Or gather hostnames from multiple sources separated by commas:

./gather [source1,source2,...,sourceN] [options]

Right now there's one specific source (Censys.io), and then a general way of sourcing URLs or files by whatever name is convenient.

Censys.io - The censys gatherer uses data from Censys.io, which has hostnames gathered from observed certificates, through the Google BigQuery API. Censys provides certificates observed from a nightly zmap scan of the IPv4 space, as well as certificates published to public Certificate Transparency logs.

Remote or local CSV - By using any other name besides censys, this will define a gatherer based on an HTTP/HTTPS URL or local path to a CSV. Its only option is a flag named after itself. For example, using a gatherer name of dap will mean that domain-scan expects --dap to point to the URL or local file.

Hostnames found from multiple sources are deduped, and filtered by suffix or base domain according to the options given.

The resulting gathered.csv will have the following columns:

  • the hostname
  • the hostname's base domain
  • one column for each checked source, with a value of True/False based on the hostname's presence in each source

See specific usage examples below.

General options:

  • --suffix: Required. One or more suffix to filter on, separated by commas as necessary. (e.g. .gov or .yahoo.com or .gov,.gov.uk)
  • --parents: A path or URL to a CSV whose first column is second-level domains. Any subdomain not contained within these second-level domains will be excluded.
  • --include-parents: Include second-level domains. (Defaults to false.)
  • --ignore-www: Ignore the www. prefixes of hostnames. If www.staging.example.com is found, it will be treated as staging.example.com.

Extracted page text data
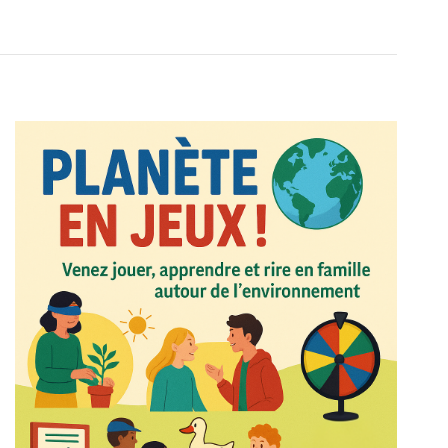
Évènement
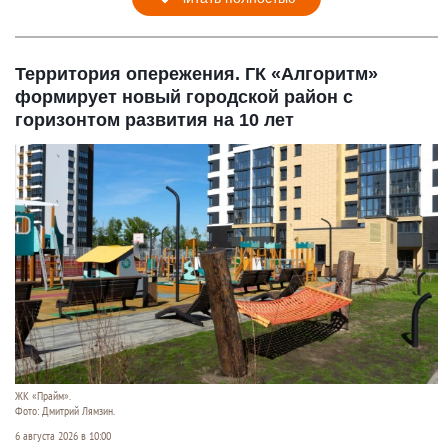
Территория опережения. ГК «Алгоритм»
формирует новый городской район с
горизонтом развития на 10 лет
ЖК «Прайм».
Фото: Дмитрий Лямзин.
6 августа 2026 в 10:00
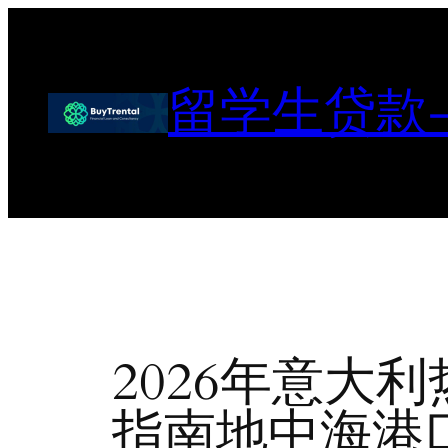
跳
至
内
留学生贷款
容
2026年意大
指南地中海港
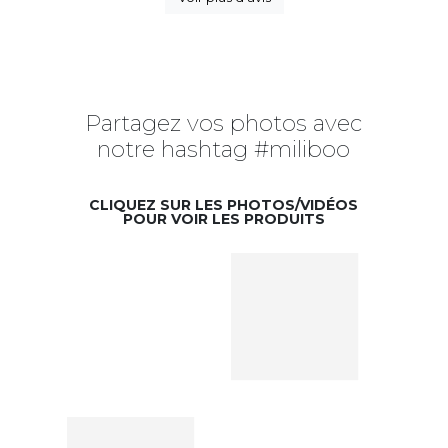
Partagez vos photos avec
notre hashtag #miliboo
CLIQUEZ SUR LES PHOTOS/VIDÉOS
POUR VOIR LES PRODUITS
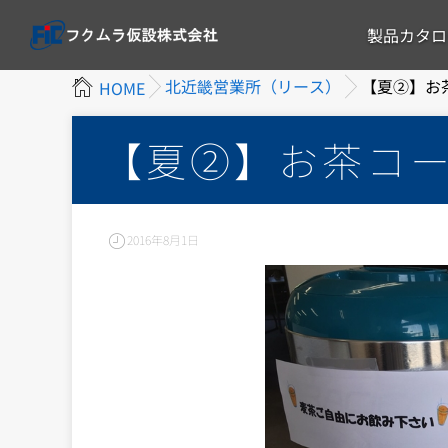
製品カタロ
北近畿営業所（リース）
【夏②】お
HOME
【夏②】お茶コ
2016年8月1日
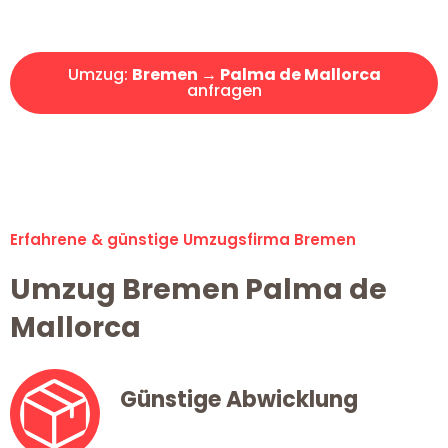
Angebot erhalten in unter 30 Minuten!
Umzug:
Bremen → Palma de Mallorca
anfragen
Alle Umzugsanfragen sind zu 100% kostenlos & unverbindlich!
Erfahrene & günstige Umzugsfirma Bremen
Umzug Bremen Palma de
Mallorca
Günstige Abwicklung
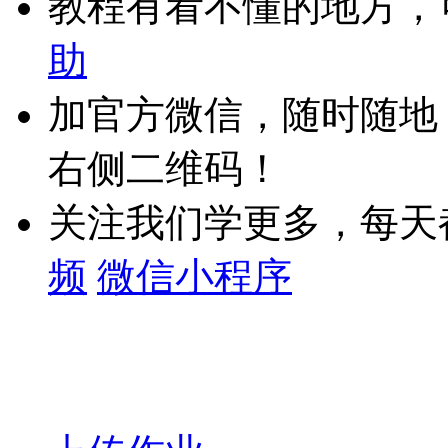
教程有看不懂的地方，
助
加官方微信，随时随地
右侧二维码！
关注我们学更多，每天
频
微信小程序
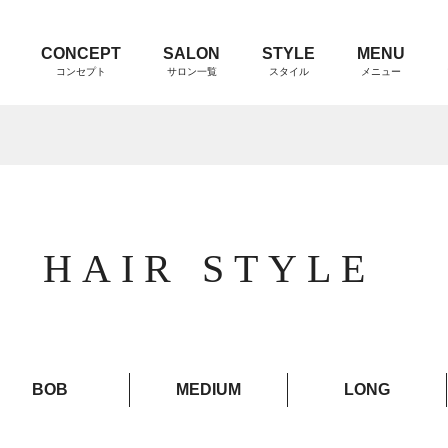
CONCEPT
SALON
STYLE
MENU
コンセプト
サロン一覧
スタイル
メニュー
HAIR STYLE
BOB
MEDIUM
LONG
* * *
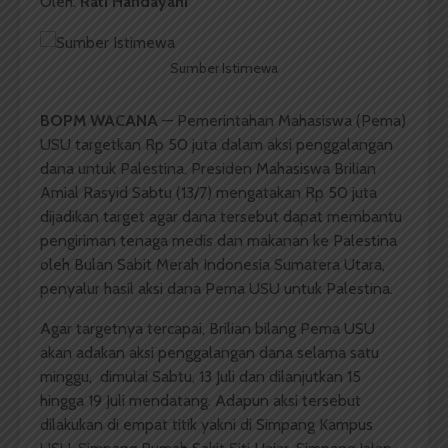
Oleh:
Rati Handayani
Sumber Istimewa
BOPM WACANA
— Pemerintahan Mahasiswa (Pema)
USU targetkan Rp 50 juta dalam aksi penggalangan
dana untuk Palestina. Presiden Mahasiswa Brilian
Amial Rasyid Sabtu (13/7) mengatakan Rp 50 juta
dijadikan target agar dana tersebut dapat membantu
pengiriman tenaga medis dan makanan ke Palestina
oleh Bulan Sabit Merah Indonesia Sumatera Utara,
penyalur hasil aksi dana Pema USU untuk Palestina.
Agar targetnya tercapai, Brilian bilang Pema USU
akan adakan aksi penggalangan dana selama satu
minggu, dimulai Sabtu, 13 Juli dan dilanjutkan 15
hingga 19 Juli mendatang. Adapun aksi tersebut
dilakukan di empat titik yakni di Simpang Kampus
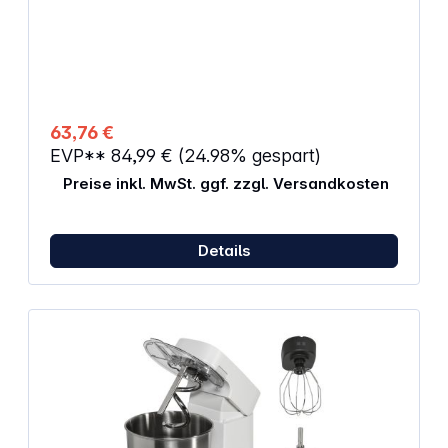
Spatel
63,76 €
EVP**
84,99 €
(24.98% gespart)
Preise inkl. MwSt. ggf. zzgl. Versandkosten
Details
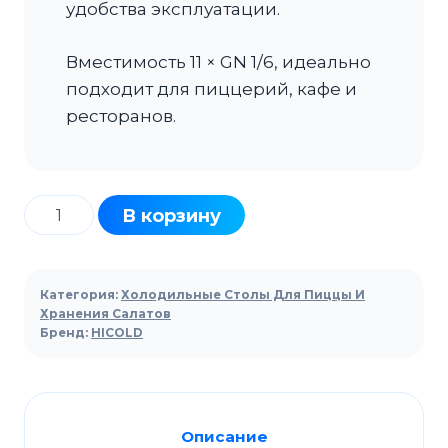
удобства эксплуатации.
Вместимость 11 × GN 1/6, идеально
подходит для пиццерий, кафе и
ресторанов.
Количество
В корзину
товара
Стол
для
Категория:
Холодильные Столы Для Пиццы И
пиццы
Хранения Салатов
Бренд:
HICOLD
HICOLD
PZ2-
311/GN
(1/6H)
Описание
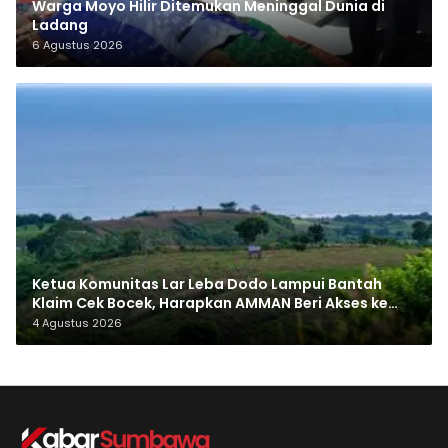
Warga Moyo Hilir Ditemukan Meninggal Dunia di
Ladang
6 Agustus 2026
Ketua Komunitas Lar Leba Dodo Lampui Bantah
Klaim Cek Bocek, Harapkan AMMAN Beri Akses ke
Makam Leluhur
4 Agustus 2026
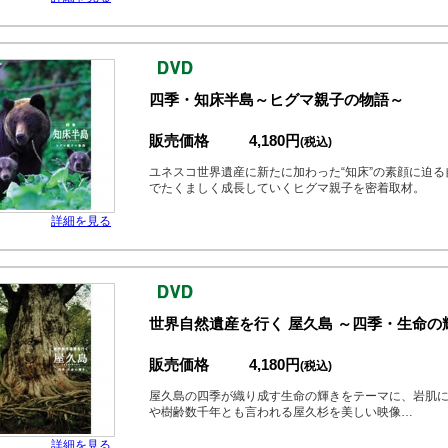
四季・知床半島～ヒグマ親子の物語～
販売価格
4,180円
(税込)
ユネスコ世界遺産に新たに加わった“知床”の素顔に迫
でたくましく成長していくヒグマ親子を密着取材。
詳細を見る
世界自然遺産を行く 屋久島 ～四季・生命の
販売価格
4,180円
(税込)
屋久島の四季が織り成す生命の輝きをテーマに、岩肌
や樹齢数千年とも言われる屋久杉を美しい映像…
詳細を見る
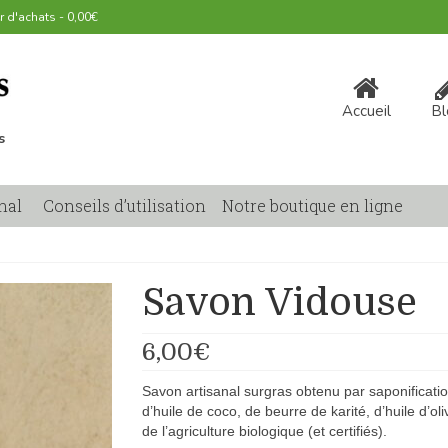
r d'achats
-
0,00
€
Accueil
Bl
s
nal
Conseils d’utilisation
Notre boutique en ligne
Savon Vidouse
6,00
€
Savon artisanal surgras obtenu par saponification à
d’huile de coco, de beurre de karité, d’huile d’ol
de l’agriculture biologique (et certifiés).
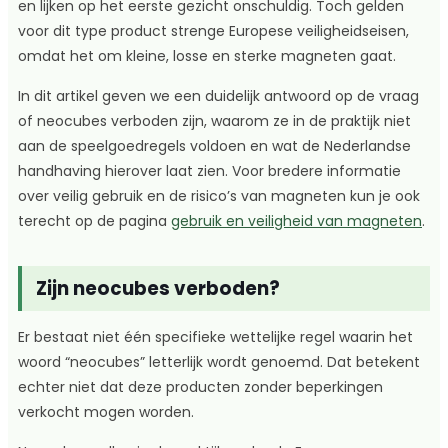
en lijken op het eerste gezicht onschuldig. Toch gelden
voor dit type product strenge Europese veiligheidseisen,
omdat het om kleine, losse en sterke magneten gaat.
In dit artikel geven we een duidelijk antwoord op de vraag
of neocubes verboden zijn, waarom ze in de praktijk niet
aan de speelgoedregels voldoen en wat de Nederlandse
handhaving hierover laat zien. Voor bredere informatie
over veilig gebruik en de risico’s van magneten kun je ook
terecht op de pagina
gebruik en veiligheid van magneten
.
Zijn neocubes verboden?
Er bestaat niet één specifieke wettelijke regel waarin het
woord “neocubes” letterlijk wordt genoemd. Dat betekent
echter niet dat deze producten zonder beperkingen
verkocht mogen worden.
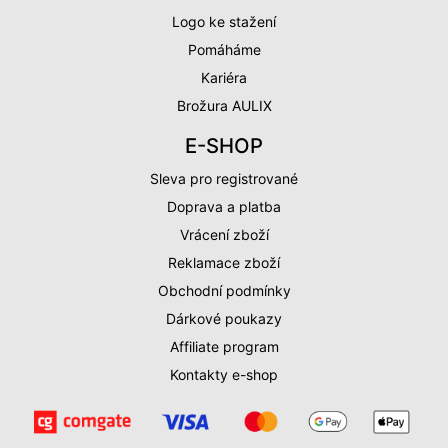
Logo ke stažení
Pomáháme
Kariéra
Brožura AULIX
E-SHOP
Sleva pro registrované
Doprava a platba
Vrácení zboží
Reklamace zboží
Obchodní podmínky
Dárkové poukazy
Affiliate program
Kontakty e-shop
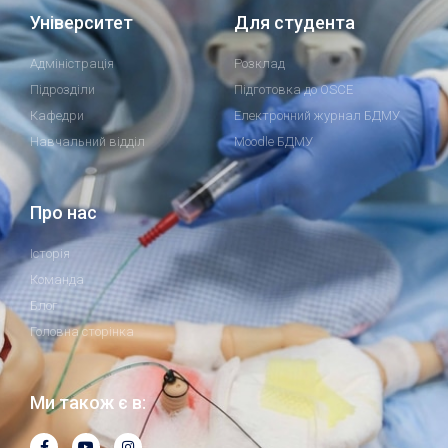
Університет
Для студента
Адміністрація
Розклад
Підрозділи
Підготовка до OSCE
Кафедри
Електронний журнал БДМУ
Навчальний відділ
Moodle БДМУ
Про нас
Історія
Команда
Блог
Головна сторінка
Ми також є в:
...
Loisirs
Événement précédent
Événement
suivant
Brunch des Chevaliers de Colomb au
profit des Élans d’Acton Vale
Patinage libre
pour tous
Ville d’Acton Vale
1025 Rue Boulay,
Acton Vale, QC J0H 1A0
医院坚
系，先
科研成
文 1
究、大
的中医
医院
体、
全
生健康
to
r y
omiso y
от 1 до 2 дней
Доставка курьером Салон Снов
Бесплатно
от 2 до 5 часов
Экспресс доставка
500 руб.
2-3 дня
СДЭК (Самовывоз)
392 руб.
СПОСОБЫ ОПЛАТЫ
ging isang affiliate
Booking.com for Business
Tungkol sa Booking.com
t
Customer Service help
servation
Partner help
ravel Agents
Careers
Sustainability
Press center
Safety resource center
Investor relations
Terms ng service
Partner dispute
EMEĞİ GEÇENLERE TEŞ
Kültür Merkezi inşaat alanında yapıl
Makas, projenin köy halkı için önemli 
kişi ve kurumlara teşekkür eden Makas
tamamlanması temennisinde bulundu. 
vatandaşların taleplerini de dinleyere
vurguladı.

● **Job item A**:
In the excerpt on the gather command, which general option is marked as required?
● **Job item B**:
List every general option that the excerpt on the gather command describes.
The extracted page text data is separate material, unrelated to the excerpt on the gather command.

● **Response box A**:
--suffix

● **Response box B**:
--suffix, --parents, --include-parents, --ignore-www